I am grateful to my colleagues for sharing their insights on lessons Market Basket taught us. My hope is that all those who shape business strategies and employment relationships will now put these lessons to work. How might we do so?
Business executives and board members would be well advised to ask whether their business models and leadership styles are achieving the productivity, loyalty, and sense of ownership evidenced of Market Basket employees. If not, why not? Answering this simple question inevitably leads to a reassessment of the very purposes of a business enterprise—is a business simply an instrument for maximizing shareowner value, or can it serve the interests of owners, employees, customers, and communities? A healthy reexamination of this fundamental question is long overdue.
Labor leaders should ask how they can mobilize workers around a positive vision, a cause they and their members can explain clearly and cogently to their neighbors, customers, and the public. Breaking out of the chains of current labor law and union-management traditions would, if viewed as a fight for justice and fairness at work, find lots of allies ready to stand with them, just as legions of bystanders stood with Market Basket employees.
Government leaders ought to recognize that the employees, executives, customers, and vendors who engaged in this collective protest cut across party lines. This sends a clear message: Break out of the stale ideological gridlock that has blocked sensible and long overdue efforts to reform and modernize labor and employment law. Give all workers a voice in the issues that affect their livelihood and encourage them to work collaboratively so that all those who contribute to an organization’s success share fairly in the profits. And strengthen the ability of employees to negotiate in more traditional ways with employers that still don’t get it.

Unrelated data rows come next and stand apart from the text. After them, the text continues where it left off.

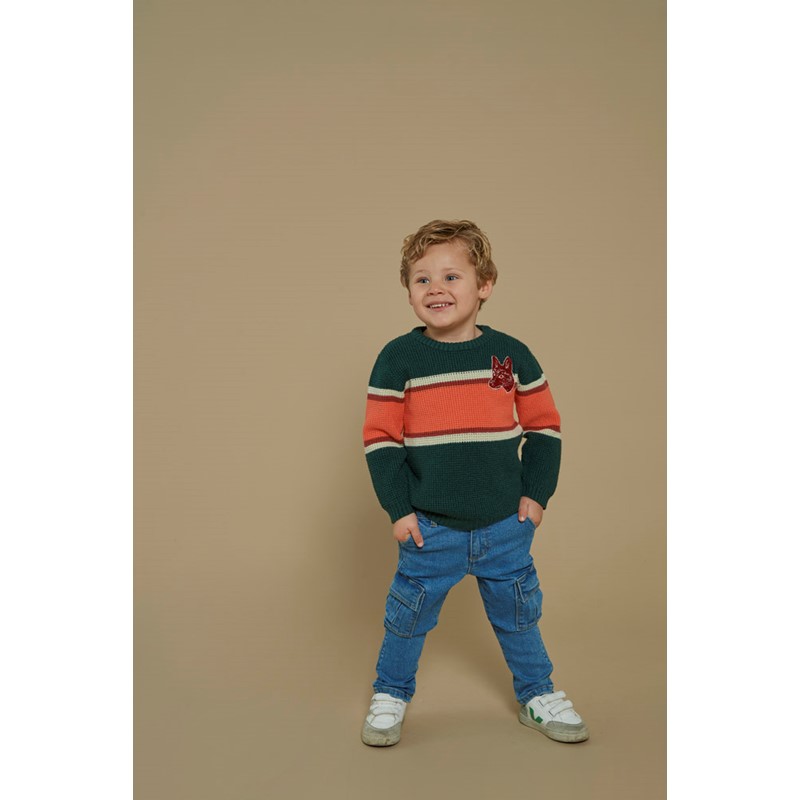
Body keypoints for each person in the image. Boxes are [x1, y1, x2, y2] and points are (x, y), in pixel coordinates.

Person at [360, 219, 589, 747]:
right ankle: (391, 692)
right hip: (430, 529)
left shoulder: (510, 356)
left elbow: (544, 427)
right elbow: (381, 440)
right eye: (422, 279)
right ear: (408, 291)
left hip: (505, 525)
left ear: (484, 285)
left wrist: (536, 496)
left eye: (451, 276)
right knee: (407, 619)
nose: (435, 289)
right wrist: (399, 510)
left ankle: (537, 693)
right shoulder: (398, 359)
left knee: (518, 617)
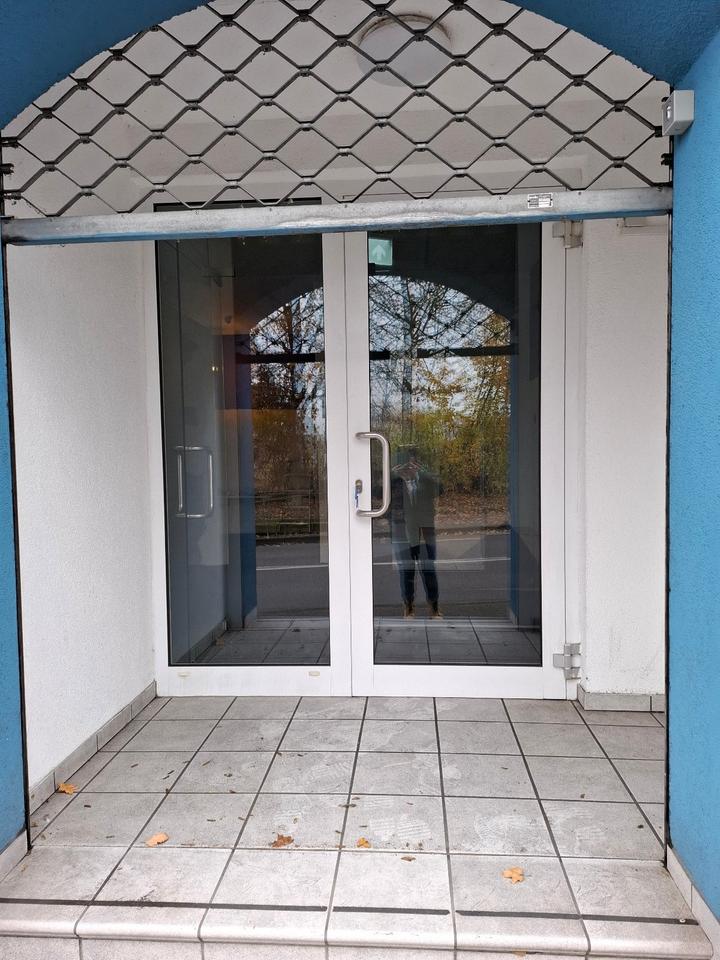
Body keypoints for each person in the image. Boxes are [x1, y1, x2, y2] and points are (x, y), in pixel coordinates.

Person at [389, 445, 442, 618]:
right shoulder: (394, 482)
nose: (408, 468)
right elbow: (376, 493)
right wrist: (391, 474)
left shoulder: (425, 480)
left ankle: (434, 607)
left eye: (412, 464)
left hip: (424, 531)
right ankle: (408, 606)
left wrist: (424, 473)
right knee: (406, 570)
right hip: (402, 531)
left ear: (417, 464)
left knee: (428, 569)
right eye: (405, 465)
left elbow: (440, 490)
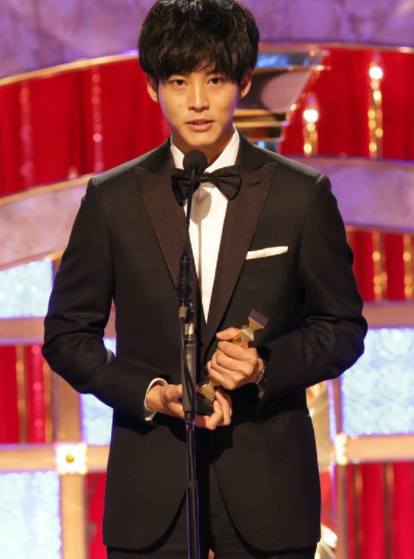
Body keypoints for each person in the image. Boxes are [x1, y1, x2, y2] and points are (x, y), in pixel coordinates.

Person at [42, 1, 367, 558]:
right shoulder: (112, 200)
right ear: (152, 87)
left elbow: (341, 328)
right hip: (151, 490)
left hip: (270, 490)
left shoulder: (300, 196)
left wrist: (264, 367)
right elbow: (67, 335)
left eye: (214, 79)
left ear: (244, 81)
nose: (197, 101)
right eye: (178, 81)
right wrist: (149, 392)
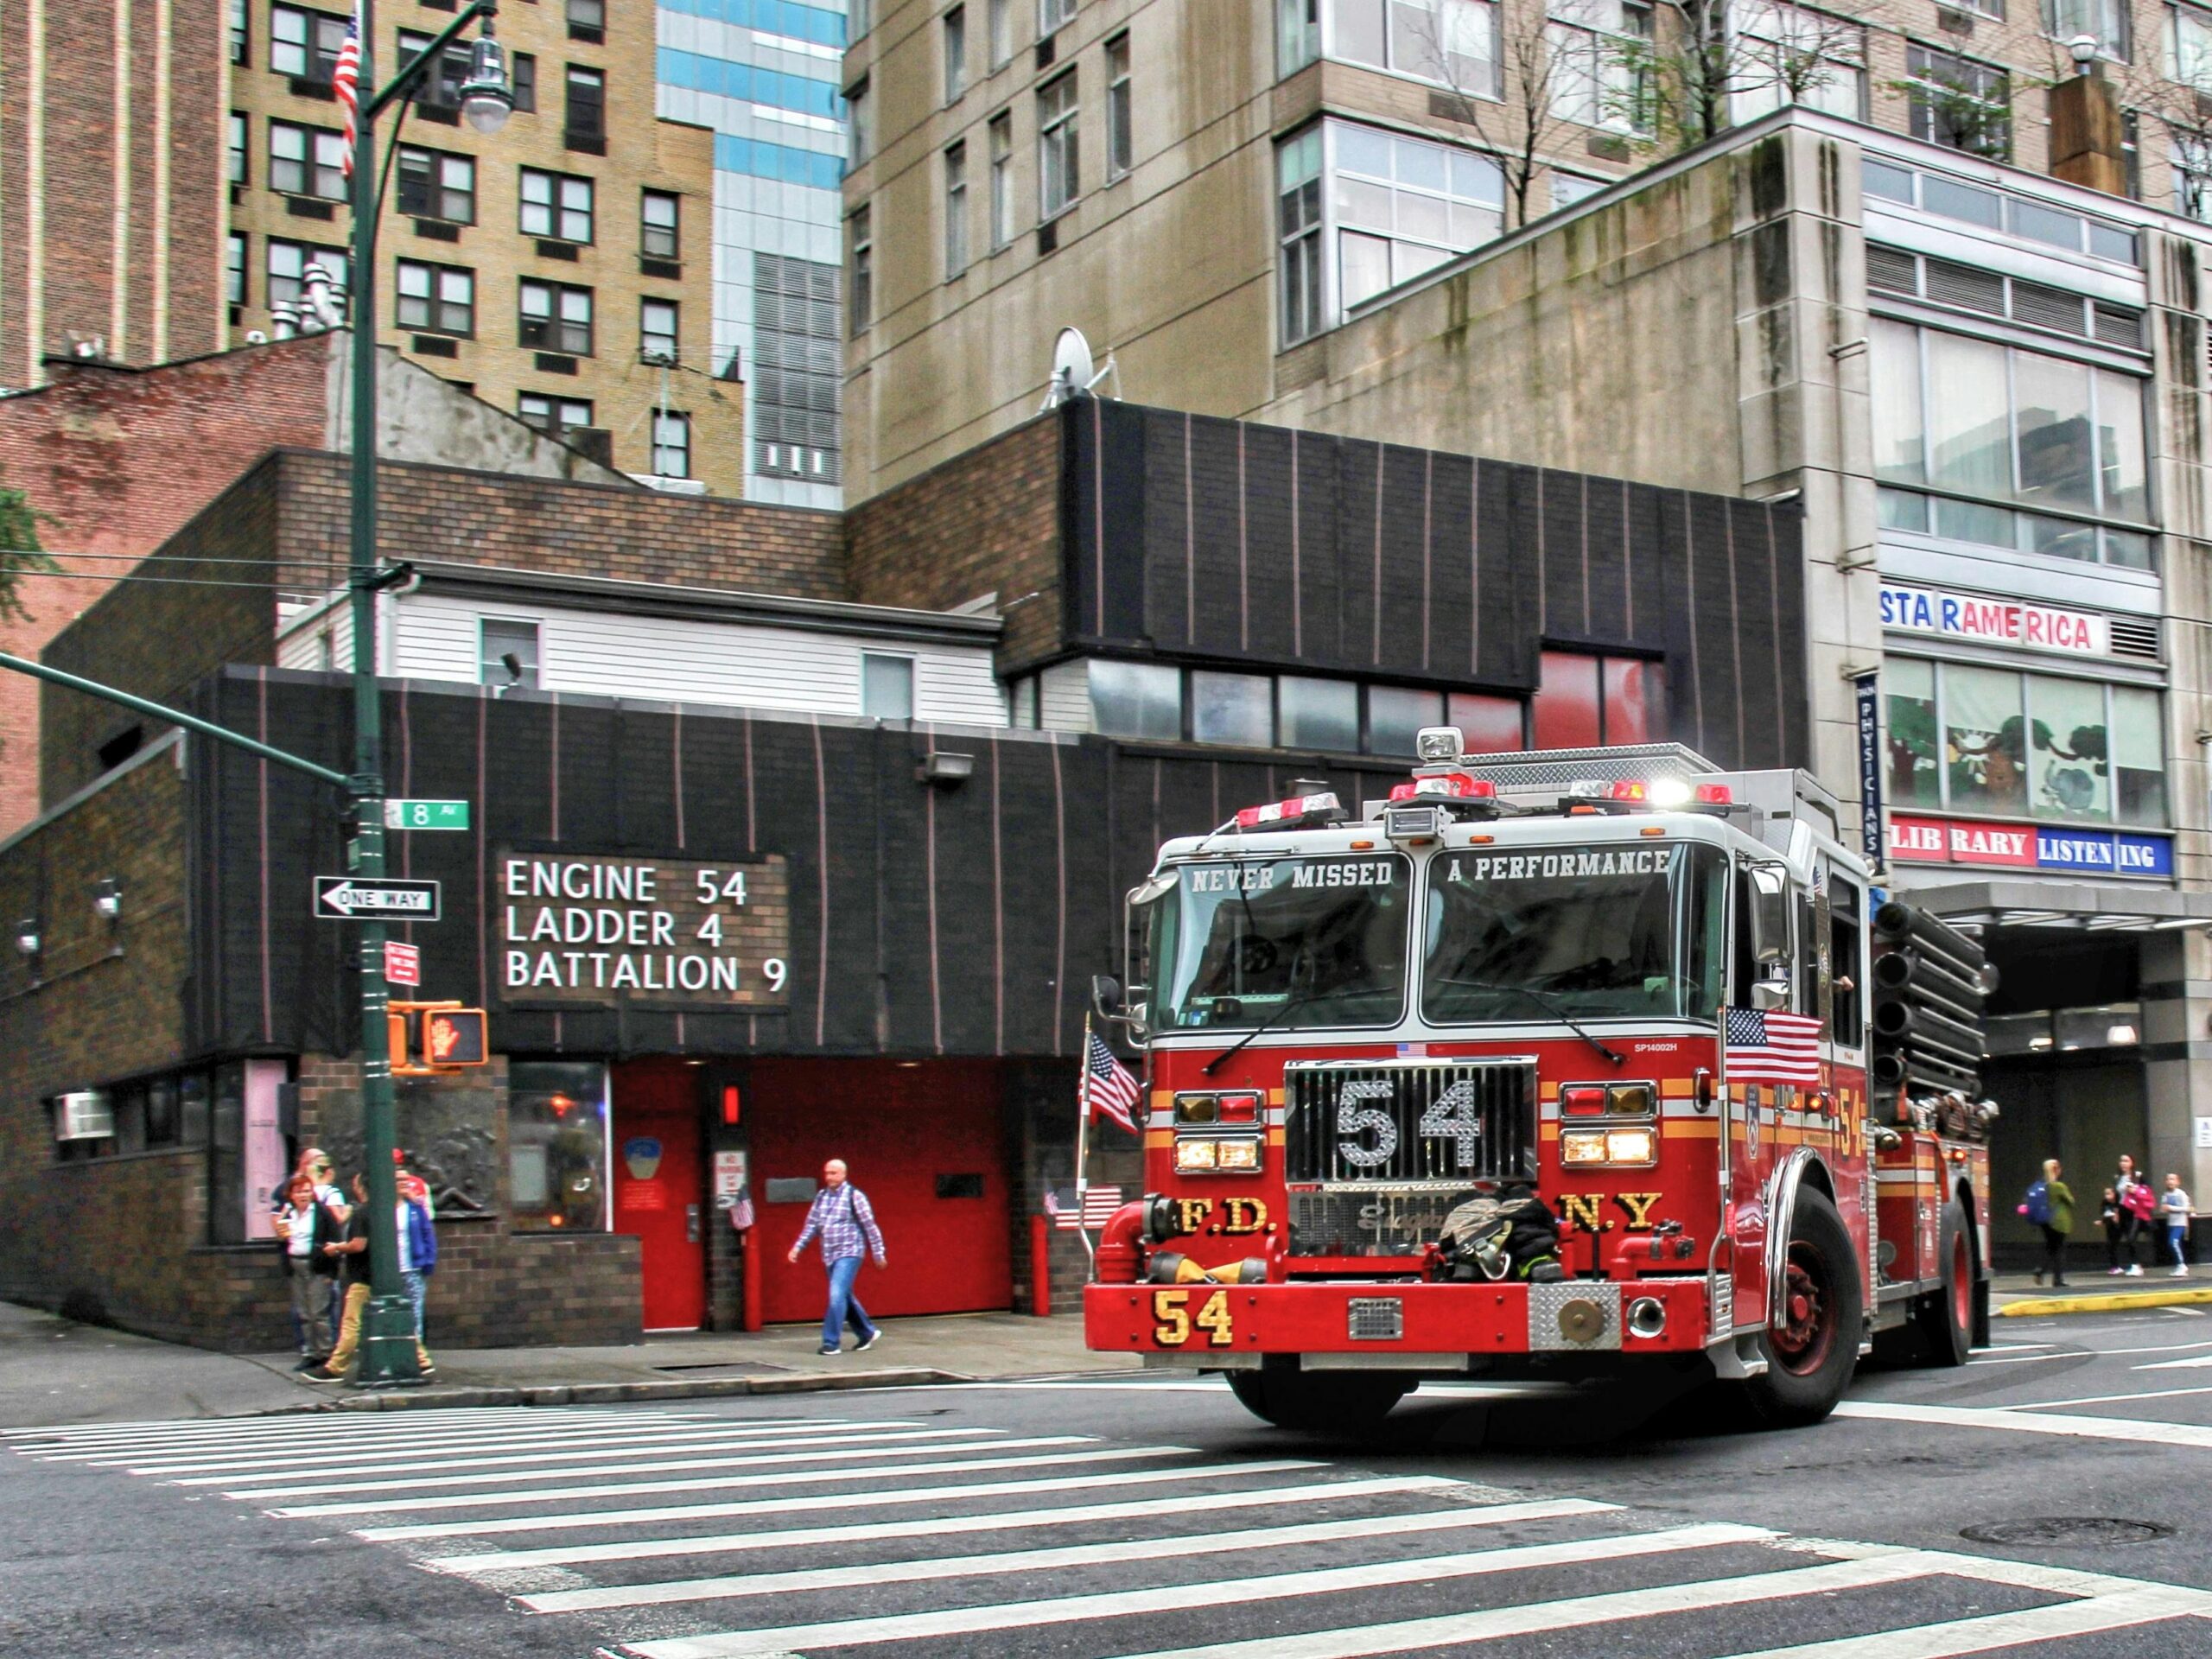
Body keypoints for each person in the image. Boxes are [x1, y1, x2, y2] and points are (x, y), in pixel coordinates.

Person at [307, 1173, 433, 1382]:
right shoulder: (385, 1211)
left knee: (351, 1322)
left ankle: (336, 1367)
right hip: (382, 1273)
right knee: (397, 1314)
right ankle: (422, 1359)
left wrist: (337, 1248)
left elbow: (358, 1244)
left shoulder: (362, 1212)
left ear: (360, 1188)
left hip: (362, 1277)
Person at [787, 1159, 886, 1357]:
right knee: (843, 1295)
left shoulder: (855, 1196)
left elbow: (870, 1226)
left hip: (850, 1252)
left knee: (836, 1294)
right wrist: (798, 1248)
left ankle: (831, 1342)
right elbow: (812, 1225)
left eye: (833, 1173)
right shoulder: (822, 1197)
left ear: (843, 1175)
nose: (829, 1177)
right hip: (829, 1254)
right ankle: (867, 1332)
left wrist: (878, 1252)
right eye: (827, 1173)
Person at [273, 1173, 339, 1369]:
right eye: (299, 1191)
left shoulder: (322, 1213)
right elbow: (281, 1239)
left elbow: (333, 1240)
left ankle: (325, 1353)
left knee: (318, 1312)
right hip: (295, 1264)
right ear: (291, 1194)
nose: (303, 1194)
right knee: (304, 1312)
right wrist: (281, 1228)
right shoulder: (289, 1213)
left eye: (307, 1190)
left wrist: (331, 1273)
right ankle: (310, 1352)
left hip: (317, 1266)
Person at [395, 1156, 438, 1379]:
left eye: (405, 1179)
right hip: (392, 1270)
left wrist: (428, 1261)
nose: (404, 1182)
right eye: (398, 1179)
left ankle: (415, 1358)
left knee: (414, 1314)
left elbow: (427, 1234)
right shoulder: (382, 1210)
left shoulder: (414, 1209)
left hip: (413, 1268)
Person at [2024, 1159, 2073, 1288]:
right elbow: (2071, 1201)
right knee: (2059, 1250)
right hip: (2058, 1221)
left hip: (2044, 1221)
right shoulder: (2059, 1186)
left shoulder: (2040, 1185)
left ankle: (2040, 1270)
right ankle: (2057, 1279)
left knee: (2051, 1248)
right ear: (2056, 1170)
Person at [2117, 1156, 2157, 1276]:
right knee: (2127, 1237)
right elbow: (2118, 1196)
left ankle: (2137, 1265)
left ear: (2132, 1163)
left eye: (2126, 1161)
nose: (2123, 1164)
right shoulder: (2119, 1178)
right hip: (2123, 1209)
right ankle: (2134, 1264)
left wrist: (2135, 1190)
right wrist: (2116, 1211)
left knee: (2131, 1237)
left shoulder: (2137, 1176)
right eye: (2121, 1161)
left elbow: (2147, 1192)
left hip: (2135, 1211)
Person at [2162, 1173, 2195, 1278]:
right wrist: (2164, 1208)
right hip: (2171, 1223)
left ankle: (2182, 1265)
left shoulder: (2181, 1194)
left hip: (2180, 1223)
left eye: (2172, 1179)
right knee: (2174, 1244)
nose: (2170, 1181)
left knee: (2173, 1243)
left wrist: (2171, 1208)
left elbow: (2187, 1208)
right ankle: (2178, 1265)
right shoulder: (2166, 1194)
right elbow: (2163, 1208)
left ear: (2177, 1182)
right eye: (2168, 1179)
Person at [2099, 1187, 2126, 1275]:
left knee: (2113, 1245)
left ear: (2114, 1194)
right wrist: (2103, 1221)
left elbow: (2121, 1217)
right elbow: (2104, 1214)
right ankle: (2114, 1266)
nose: (2106, 1196)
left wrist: (2117, 1217)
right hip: (2109, 1226)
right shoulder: (2105, 1204)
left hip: (2118, 1227)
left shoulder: (2119, 1205)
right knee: (2110, 1246)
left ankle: (2116, 1266)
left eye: (2109, 1194)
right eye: (2105, 1194)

Finally, educators entrusted with the next generation of business leaders need to put these ideas to work across the curriculum so that we live up to our mission at MIT Sloan to “develop principled, innovative leaders who improve the world and to generate ideas that advance management practice.”
If I had written these words before the Summer of Market Basket they could easily have been dismissed as idle “pie in the sky” musings. But now these courageous Market Basket employees have demonstrated the proof of concept and lit a path forward.
Thank you to our panelists and to all who contributed to this historic, teachable moment.